Problem to work on
Report each line of the records where "anos" occurs.

________

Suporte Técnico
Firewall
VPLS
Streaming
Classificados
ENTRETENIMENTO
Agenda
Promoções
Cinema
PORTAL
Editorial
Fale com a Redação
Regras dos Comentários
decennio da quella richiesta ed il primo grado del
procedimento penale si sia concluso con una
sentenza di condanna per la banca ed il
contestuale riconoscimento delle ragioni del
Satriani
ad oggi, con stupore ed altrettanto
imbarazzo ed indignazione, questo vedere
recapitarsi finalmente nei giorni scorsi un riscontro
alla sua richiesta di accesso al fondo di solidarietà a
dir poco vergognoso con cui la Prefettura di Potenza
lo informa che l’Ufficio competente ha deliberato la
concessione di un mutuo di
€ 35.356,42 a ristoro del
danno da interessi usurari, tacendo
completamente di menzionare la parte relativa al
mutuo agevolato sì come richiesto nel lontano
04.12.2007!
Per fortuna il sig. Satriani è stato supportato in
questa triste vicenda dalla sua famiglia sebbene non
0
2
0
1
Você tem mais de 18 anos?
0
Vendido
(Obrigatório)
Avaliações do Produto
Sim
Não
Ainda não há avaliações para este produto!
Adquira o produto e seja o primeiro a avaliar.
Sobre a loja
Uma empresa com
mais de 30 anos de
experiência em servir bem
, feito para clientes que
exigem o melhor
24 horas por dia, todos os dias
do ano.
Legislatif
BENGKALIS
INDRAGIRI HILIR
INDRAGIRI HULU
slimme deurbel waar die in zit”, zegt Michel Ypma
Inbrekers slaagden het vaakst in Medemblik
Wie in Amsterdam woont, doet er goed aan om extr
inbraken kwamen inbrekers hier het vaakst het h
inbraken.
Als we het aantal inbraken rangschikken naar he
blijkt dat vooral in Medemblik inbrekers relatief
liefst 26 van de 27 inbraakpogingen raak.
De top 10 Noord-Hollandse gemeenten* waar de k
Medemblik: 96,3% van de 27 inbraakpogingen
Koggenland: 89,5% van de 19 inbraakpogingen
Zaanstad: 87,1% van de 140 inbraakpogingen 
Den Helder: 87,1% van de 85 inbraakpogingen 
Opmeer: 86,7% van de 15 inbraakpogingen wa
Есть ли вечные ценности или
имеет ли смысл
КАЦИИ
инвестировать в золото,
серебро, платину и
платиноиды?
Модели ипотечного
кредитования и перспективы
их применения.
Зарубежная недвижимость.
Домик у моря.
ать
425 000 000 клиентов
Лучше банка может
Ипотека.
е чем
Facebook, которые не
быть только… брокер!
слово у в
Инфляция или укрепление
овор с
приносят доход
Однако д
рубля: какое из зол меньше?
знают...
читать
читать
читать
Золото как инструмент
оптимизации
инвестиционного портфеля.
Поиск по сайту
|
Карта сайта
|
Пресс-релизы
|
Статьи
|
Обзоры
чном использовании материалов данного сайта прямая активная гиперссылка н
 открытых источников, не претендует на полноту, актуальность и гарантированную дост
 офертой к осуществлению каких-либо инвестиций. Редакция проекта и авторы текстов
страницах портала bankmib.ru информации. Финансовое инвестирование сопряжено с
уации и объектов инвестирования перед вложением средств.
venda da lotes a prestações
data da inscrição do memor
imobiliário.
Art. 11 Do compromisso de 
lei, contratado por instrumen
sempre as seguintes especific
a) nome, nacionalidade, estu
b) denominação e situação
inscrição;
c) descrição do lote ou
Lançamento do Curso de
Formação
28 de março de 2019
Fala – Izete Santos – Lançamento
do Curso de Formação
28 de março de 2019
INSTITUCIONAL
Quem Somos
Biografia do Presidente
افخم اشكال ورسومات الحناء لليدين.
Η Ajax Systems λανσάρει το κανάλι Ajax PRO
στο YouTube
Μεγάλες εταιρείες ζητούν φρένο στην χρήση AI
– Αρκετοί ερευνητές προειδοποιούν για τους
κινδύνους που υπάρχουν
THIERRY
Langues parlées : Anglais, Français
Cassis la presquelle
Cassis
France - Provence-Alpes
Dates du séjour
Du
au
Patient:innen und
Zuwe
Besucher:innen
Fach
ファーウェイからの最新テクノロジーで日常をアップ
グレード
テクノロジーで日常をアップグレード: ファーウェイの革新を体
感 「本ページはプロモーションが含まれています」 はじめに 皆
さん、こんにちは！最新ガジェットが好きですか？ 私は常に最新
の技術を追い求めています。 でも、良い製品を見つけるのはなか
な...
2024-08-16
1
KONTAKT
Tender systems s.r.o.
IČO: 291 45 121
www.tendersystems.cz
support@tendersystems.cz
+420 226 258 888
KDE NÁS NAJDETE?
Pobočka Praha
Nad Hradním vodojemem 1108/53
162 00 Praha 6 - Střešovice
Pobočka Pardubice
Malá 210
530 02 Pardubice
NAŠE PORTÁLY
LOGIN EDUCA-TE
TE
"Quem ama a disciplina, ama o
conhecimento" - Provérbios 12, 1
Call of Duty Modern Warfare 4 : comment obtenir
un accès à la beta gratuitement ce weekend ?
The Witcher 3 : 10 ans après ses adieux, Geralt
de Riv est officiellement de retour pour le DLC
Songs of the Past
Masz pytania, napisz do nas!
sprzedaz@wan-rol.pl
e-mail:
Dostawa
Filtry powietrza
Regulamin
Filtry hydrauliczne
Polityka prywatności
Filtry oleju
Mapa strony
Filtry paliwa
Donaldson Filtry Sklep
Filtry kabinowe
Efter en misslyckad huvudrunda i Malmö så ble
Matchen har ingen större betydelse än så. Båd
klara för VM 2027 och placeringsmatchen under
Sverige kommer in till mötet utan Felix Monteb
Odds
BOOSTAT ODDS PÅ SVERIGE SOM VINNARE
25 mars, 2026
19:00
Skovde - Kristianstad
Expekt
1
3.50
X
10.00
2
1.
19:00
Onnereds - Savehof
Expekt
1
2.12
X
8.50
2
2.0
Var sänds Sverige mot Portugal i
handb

________

Task solution
Você tem mais de 18 anos?
mais de 30 anos de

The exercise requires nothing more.